EXERCISE PROMPT: Please copy every line from the records below that contains the string "MISSION".

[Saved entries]
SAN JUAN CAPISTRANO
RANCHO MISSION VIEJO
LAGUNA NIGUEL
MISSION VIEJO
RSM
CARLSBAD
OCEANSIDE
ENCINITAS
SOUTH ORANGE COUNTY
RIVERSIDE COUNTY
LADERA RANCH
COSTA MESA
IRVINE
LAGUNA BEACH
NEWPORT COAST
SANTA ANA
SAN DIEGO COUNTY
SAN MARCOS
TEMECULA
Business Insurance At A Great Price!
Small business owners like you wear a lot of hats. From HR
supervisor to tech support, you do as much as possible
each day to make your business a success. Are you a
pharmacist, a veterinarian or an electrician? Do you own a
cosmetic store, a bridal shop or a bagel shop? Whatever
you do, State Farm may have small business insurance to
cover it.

ANSWER BOX:
RANCHO MISSION VIEJO
MISSION VIEJO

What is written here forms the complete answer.